## Start
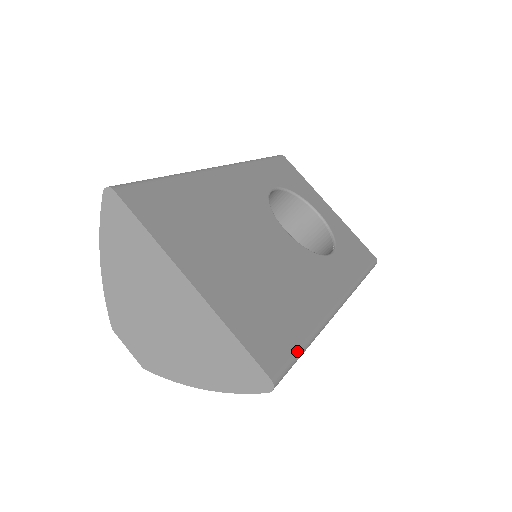
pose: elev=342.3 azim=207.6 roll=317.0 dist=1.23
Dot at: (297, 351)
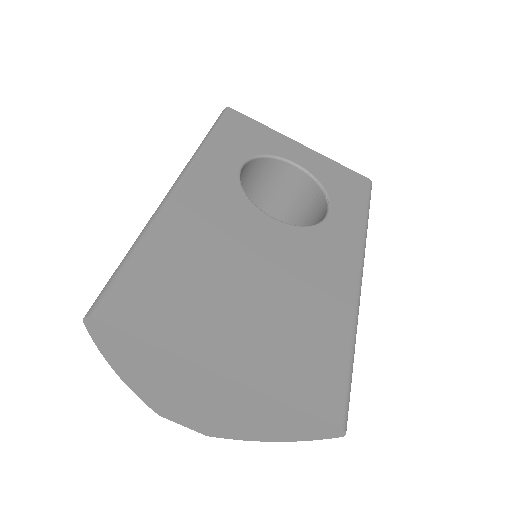
Dot at: (348, 372)
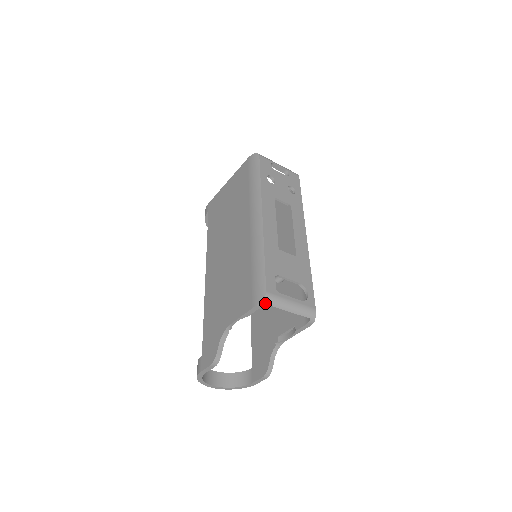
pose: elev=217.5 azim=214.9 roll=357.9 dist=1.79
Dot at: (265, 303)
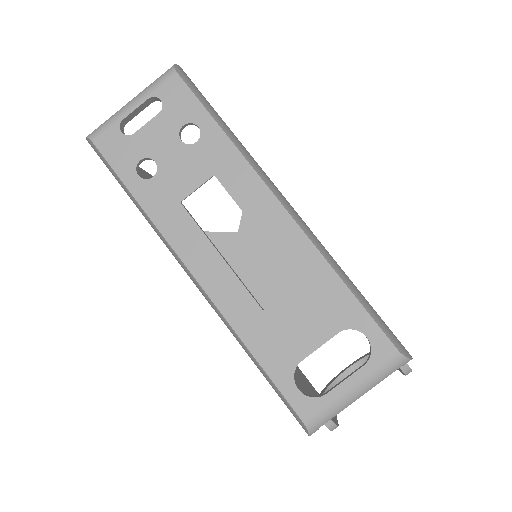
Dot at: (316, 429)
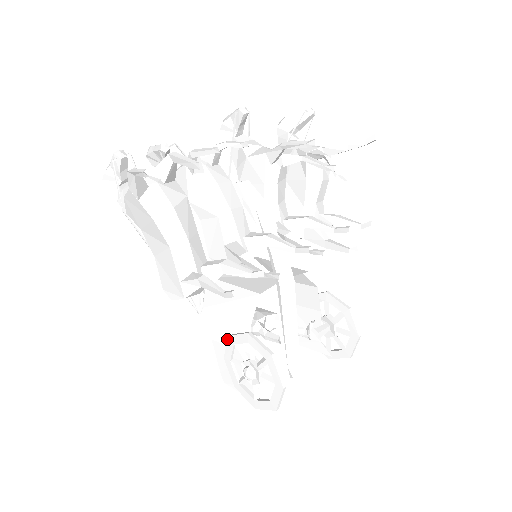
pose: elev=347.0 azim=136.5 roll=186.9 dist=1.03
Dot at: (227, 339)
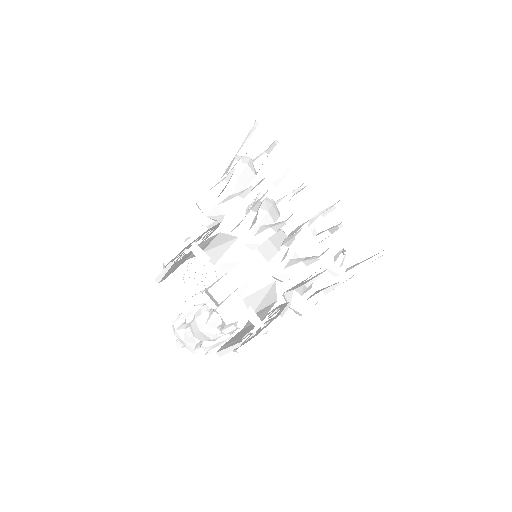
Dot at: occluded
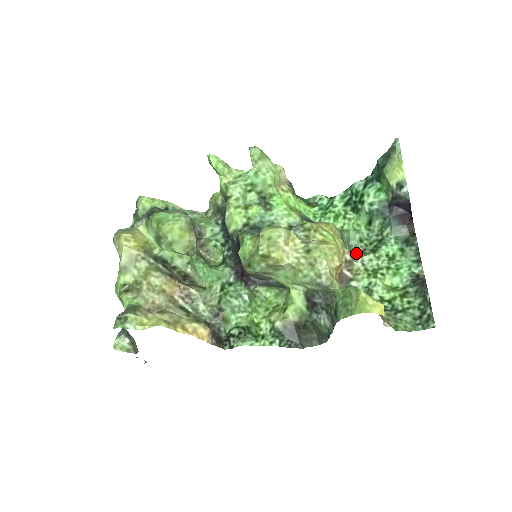
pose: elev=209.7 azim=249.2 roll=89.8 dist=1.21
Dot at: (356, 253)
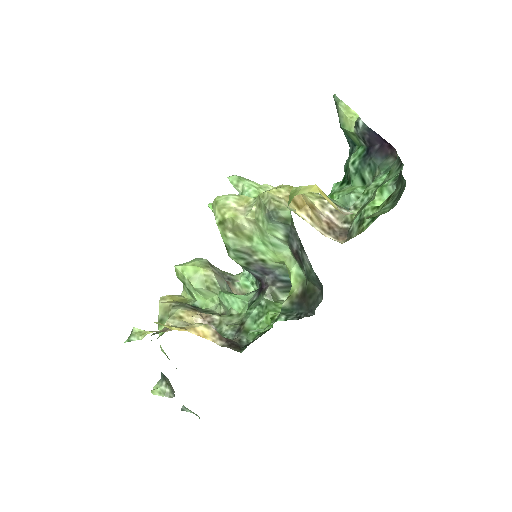
Dot at: occluded
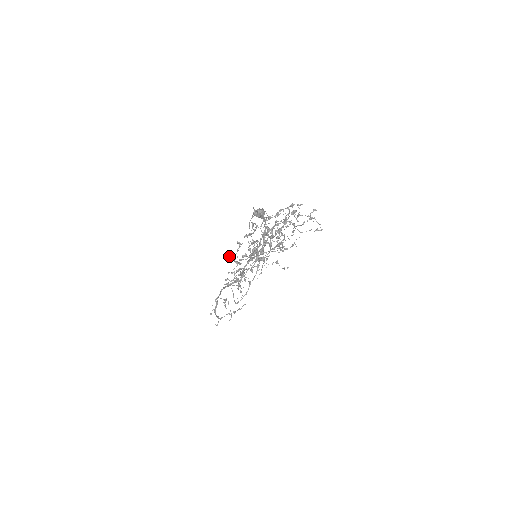
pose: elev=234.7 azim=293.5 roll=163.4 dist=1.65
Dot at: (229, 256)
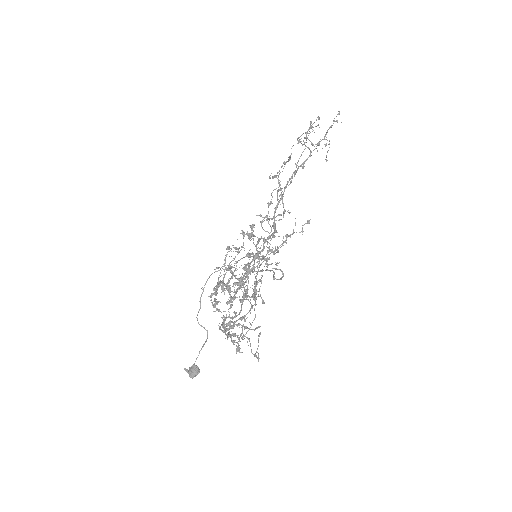
Dot at: (229, 292)
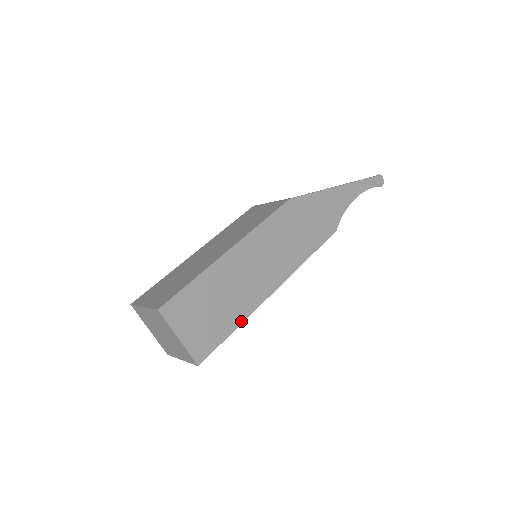
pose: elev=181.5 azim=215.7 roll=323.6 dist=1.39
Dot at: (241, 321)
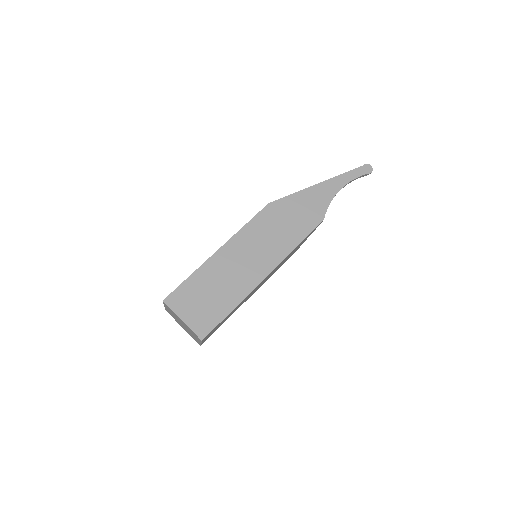
Dot at: (236, 304)
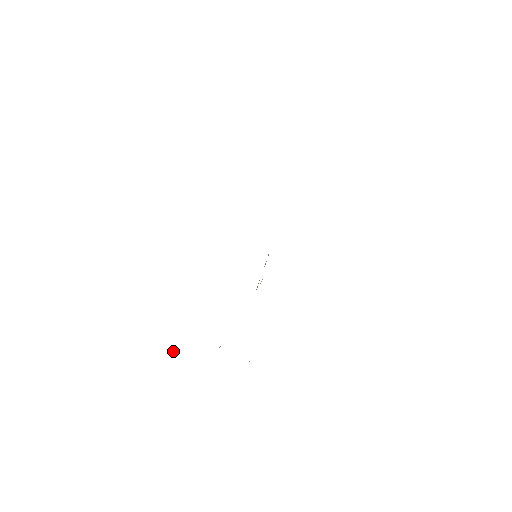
## End
Switch "elev" to "elevation" throughout the entries and write them out again, leaving the pictures out and keeping everything else unchanged.

pose: elevation=342.3 azim=207.6 roll=317.0 dist=1.23
Dot at: (297, 351)
Dot at: (348, 372)
pose: elevation=217.5 azim=214.9 roll=357.9 dist=1.79
Dot at: (265, 303)
Dot at: (316, 429)
pose: elevation=347.0 azim=136.5 roll=186.9 dist=1.03
Dot at: (227, 339)
Dot at: occluded
pose: elevation=209.7 azim=249.2 roll=89.8 dist=1.21
Dot at: (356, 253)
Dot at: occluded
pose: elevation=234.7 azim=293.5 roll=163.4 dist=1.65
Dot at: (229, 256)
Dot at: (229, 292)
pose: elevation=181.5 azim=215.7 roll=323.6 dist=1.39
Dot at: (241, 321)
Dot at: (236, 304)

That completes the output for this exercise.